VA watchdog: multibillion-dollar program 'cumbersome' for veterans


By NIKKI WENTLING | STARS AND STRIPES Published: February 2, 2017

WASHINGTON — An internal watchdog at the Department of Veterans Affairs released findings this week confirming what many veterans and lawmakers already knew: the $10 billion Vpdf shoteterans Choice Program created to give veterans access to private health care has been “cumbersome” and “confusing” to use.

PDF: Review of the implementation of the Veterans Choice Program

The program was established by Congress in 2014, following discoveries veterans were suffering with long waits for care at VA facilities. The nominee for VA Secretary, David Shulkin, who worked as the VA’s undersecretary of health, was responsible for implementing it. Because of his involvement, the report – and the program’s deficiencies, in general – was questioned Wednesday during Shulkin’s Senate confirmation hearing.

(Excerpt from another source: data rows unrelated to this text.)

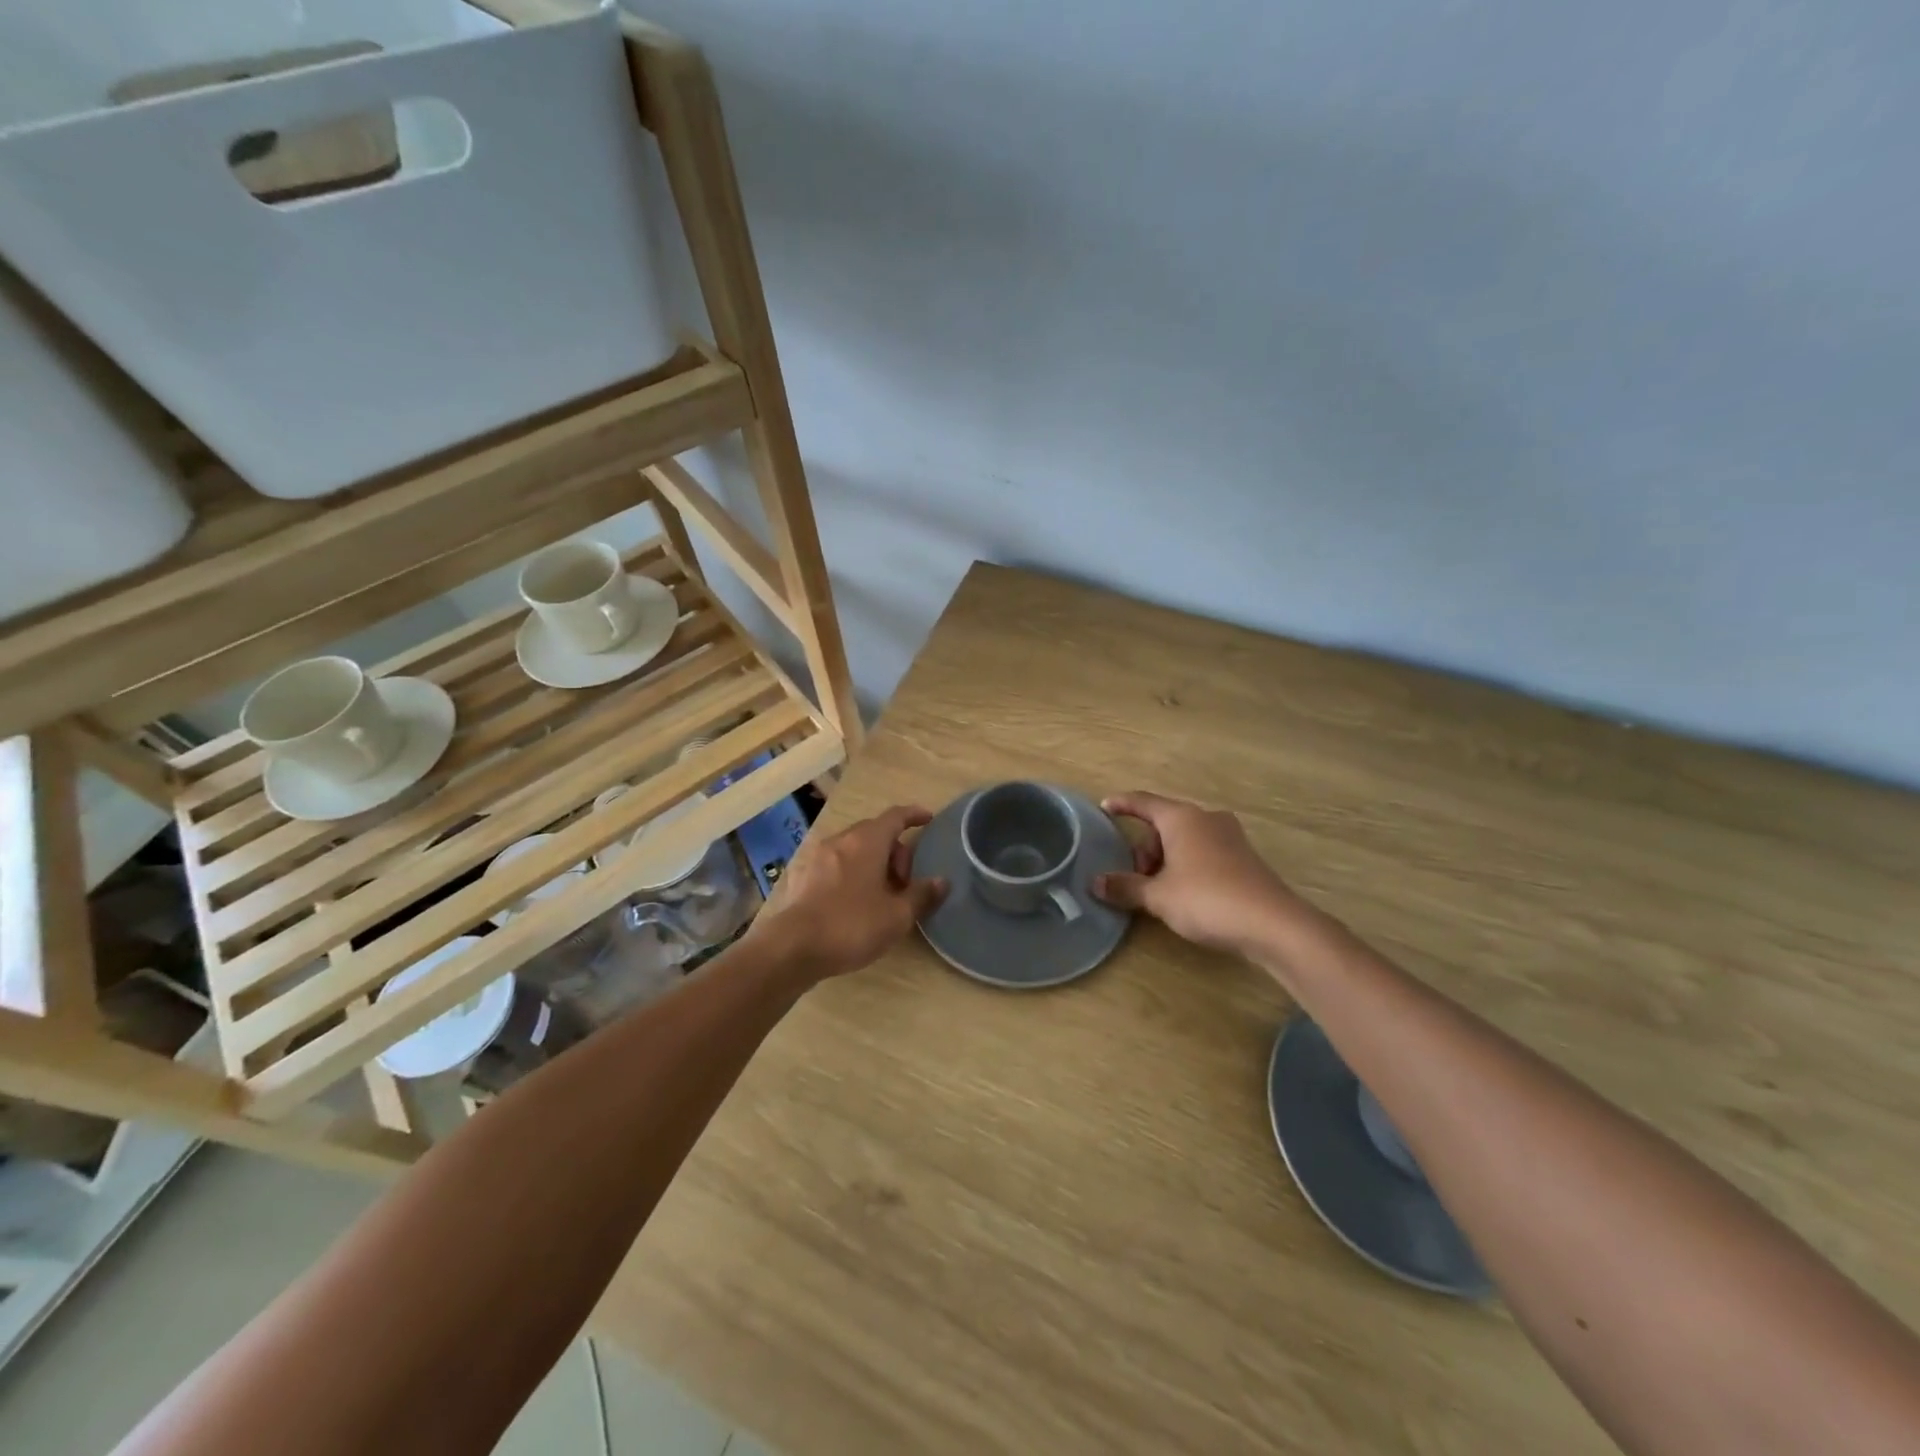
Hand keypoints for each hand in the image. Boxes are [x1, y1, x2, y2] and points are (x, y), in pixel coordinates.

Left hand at [748, 805, 948, 981]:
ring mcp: (815, 856)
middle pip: (874, 832)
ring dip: (870, 863)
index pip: (895, 816)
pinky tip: (850, 901)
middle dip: (894, 850)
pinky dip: (848, 873)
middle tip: (904, 882)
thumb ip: (921, 895)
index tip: (928, 819)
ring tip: (878, 894)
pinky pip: (832, 865)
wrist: (791, 948)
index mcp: (867, 841)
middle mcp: (840, 840)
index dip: (914, 815)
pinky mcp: (799, 876)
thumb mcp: (896, 916)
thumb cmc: (851, 926)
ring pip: (851, 849)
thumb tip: (941, 881)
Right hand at [1093, 791, 1317, 956]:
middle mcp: (1206, 818)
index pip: (1142, 802)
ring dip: (1165, 859)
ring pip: (1184, 839)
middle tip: (1136, 880)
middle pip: (1163, 824)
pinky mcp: (1243, 857)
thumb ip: (1126, 886)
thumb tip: (1096, 883)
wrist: (1273, 924)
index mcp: (1181, 818)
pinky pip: (1203, 851)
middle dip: (1144, 848)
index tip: (1104, 807)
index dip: (1121, 804)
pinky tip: (1185, 893)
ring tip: (1159, 891)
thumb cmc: (1207, 899)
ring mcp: (1229, 836)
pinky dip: (1186, 865)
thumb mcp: (1159, 896)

Shulkin reiterated to senators that the VA inspector general reviewed only the start of the program, from November 2014 through September 2015, and it has since improved. Inspectors noted Congress gave the VA only 90 days to establish the program – a timeline that “posed many challenges.”

“[I]t described, I think accurately, a program that was in disarray,” Shulkin said of the report. “We’ve made this a much, much different program than it was then, and you can see the results.”

The VA used nearly $165 million to implement the program during its first year, while spending only $16 million on medical care during the same time, the report states. In many cases, veterans were sent back to the VA after waiting 48 days, on average, to get an appointment with a doctor in the private sector. About 98,200 veterans who were still holding out for an appointment in the private sector as of September 2015 were waiting an average of 72 days to be scheduled.

Through the Veterans Choice Program, a third-party administrator was responsible for scheduling appointments for veterans for private-sector care.

“[T]he procedures used to authorize and schedule appointments under Choice… were cumbersome and required veterans to schedule their treatment without assistance from [the VA],” inspectors wrote. “These procedures placed a greater burden on veterans than seeking treatment at [VA] facilities.”

Inspectors gave a few examples of how the system led to errors. In one case, the third party scheduled a primary care appointment in New York for a veteran living in Idaho. One veteran in Florida was given an appointment with a specialist in California. Another veteran in south Texas was scheduled with a specialist who couldn’t perform the surgery that he needed.

Spending on medical care has improved since then, the report states. Shulkin testified Wednesday that administrative costs are down to about 10 percent of overall costs associated with the program, which he said is “not bad.”

“When the Choice program got stood up, when we were just enrolling patients, the administrative costs were astronomical because we were building a brand new administrative infrastructure,” Shulkin said.

Latest data from the VA shows 32 percent of appointments made by veterans were sent to outside providers in fiscal 2016, up from 23 percent that were sent to the private sector in fiscal 2015.

The Veterans Choice Program is likely to face more examination this congressional session. The program, meant to be only temporary, is set to expire in August, and lawmakers are trying to devise a system to replace it.

There have been several proposals for how the VA should manage private-sector care.

President Barack Obama established the Commission on Care to draft a proposal, and former VA Secretary Bob McDonald released his own plan. Conservative-leaning veterans group Concerned Veterans for America recently released a proposal for radical change for how private-sector care is managed, and President Donald Trump has said he wants all veterans to have access to the private market.

Shulkin described a plan Wednesday to allow veterans to access private-sector doctors for urgent care. Eligibility is now based on veterans’ distance from a VA facility and how long they’ve been waiting for appointments with the VA.

Rep. Phil Roe, R-Tenn., chairman of the House Committee on Veterans’ Affairs, said his committee will discuss the Veterans Choice Program during a hearing Feb. 15.

Twitter: @nikkiwentling


Secretary of Veterans Affairs nominee Dr. David Shulkin, right, shakes hands with Senate Committee on Veterans' Affairs Ranking Member Sen. Jon Tester, D-Mont, before Shulkin's confirmation hearing on Capitol Hill, Feb. 1, 2017.